Work instruction 1:
Copy out exactly the lines of the records from the one containing "left hip: (79, 287, 2)" down to the one containing "left wrist: (713, 282, -15)", including both.

Passage shown:
● ● ●

Brass just gets dull, grayish-brown when it oxidizes, so you should be able to determine the element of this material.
 
With out a doubt it's copper. if you look real close to the right side of the bolt you can actually see some of the specks on the top portion of it where the gas tube goes inside the bolt. Odd thing is the bolt face and locking lugs have no copper on them and only minimal traces of brass. I'm not concerned about how to get it off. I'm wondering why the heck it's there, and how the hell did it get in the back of the bolt and inside the bolt carrier group? I've never seen copper in these places before in any of my Ar's and I've been fooling with these things since 1989. Just not in the blackout chambering until recently.
 
Are you chamfering the inside of your necks before you seat the bullets? I've seen issues where I've let an unchamfered neck slip through during brass prep, and the jacket ends up getting sheared a bit during bullet seating.

● ● ●

Dataset:
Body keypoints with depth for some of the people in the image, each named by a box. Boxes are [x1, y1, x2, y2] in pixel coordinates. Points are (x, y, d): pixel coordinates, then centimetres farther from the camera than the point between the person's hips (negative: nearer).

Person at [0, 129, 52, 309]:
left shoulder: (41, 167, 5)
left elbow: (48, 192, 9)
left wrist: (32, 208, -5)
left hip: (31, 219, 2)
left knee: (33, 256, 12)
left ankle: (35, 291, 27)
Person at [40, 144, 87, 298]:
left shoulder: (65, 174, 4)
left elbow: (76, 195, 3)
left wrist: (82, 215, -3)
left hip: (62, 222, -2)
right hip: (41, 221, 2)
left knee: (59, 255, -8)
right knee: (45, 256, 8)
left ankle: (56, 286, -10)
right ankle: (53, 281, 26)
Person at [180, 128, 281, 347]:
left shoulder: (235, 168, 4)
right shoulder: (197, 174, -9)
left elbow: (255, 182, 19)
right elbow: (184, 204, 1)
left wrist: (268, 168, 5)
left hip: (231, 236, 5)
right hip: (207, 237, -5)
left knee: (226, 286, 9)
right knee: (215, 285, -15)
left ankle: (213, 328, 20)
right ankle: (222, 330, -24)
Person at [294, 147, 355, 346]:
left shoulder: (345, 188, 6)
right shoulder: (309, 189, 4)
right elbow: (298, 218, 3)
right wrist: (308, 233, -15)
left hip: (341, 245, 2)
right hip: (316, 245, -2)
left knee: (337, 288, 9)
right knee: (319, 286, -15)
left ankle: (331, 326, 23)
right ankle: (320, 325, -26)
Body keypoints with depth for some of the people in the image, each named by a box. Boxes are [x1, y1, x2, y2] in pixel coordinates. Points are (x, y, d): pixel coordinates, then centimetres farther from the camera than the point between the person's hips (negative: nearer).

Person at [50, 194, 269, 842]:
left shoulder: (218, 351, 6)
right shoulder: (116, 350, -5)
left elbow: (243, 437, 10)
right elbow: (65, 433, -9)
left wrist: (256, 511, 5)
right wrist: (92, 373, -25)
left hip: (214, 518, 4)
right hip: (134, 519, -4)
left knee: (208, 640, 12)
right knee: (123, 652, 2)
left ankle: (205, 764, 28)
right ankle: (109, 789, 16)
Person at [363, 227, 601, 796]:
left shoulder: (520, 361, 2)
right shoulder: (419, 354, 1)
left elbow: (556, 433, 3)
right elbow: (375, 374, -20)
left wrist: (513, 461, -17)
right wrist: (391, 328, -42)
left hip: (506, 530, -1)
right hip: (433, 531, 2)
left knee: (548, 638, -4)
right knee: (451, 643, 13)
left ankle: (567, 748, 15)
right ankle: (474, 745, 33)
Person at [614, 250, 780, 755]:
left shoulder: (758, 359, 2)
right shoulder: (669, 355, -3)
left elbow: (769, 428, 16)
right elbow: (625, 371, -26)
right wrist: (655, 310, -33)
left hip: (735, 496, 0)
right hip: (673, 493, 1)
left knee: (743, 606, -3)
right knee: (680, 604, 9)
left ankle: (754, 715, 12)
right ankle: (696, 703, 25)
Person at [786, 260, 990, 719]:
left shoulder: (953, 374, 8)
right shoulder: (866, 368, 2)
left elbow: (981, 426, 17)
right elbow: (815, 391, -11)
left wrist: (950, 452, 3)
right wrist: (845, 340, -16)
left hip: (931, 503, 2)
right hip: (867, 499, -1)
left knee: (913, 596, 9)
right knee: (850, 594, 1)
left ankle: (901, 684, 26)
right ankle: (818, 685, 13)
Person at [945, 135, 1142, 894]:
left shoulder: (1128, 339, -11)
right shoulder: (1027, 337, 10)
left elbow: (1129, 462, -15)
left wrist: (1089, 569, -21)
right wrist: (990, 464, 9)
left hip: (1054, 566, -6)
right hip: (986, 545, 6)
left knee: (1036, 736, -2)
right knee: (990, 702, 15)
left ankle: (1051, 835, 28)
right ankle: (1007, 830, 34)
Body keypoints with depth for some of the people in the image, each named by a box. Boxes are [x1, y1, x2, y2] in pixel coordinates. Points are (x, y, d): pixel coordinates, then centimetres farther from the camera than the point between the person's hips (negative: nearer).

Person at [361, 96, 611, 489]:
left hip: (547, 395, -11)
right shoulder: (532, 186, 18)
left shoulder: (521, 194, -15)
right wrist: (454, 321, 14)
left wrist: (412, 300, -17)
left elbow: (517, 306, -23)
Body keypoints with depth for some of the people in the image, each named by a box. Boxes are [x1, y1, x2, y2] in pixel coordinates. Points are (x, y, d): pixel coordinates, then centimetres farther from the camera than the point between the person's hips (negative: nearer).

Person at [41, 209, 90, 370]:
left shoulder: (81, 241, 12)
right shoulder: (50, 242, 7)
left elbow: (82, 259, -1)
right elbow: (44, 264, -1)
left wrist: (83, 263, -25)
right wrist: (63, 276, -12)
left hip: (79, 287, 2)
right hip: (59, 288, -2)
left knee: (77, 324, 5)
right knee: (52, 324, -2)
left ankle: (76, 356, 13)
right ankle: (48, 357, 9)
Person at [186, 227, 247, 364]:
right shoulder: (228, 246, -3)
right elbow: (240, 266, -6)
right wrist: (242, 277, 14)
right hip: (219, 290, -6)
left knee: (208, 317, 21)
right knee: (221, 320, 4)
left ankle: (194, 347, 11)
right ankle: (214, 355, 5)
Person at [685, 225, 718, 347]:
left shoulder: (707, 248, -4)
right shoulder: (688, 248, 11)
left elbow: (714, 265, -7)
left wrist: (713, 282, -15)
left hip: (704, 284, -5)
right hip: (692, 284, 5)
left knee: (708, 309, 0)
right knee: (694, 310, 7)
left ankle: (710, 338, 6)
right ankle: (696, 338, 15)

● ● ●

Work instruction 2:
Say whether each statement agrees with the passage about copper in the bolt, answering yes or no and quoting the words that decide it. (a) Copper was found on the bolt face and locking lugs. (b) The writer has worked with ARs since 1989. (c) The writer wants to know how to remove the copper.

Written response 1:
left hip: (79, 287, 2)
right hip: (59, 288, -2)
left knee: (77, 324, 5)
right knee: (52, 324, -2)
left ankle: (76, 356, 13)
right ankle: (48, 357, 9)
Person at [186, 227, 247, 364]:
right shoulder: (228, 246, -3)
right elbow: (240, 266, -6)
right wrist: (242, 277, 14)
right hip: (219, 290, -6)
left knee: (208, 317, 21)
right knee: (221, 320, 4)
left ankle: (194, 347, 11)
right ankle: (214, 355, 5)
Person at [685, 225, 718, 347]:
left shoulder: (707, 248, -4)
right shoulder: (688, 248, 11)
left elbow: (714, 265, -7)
left wrist: (713, 282, -15)

Written response 2:
(a) No: "Odd thing is the bolt face and locking lugs have no copper on them"
(b) Yes: "I've been fooling with these things since 1989."
(c) No: "I'm not concerned about how to get it off."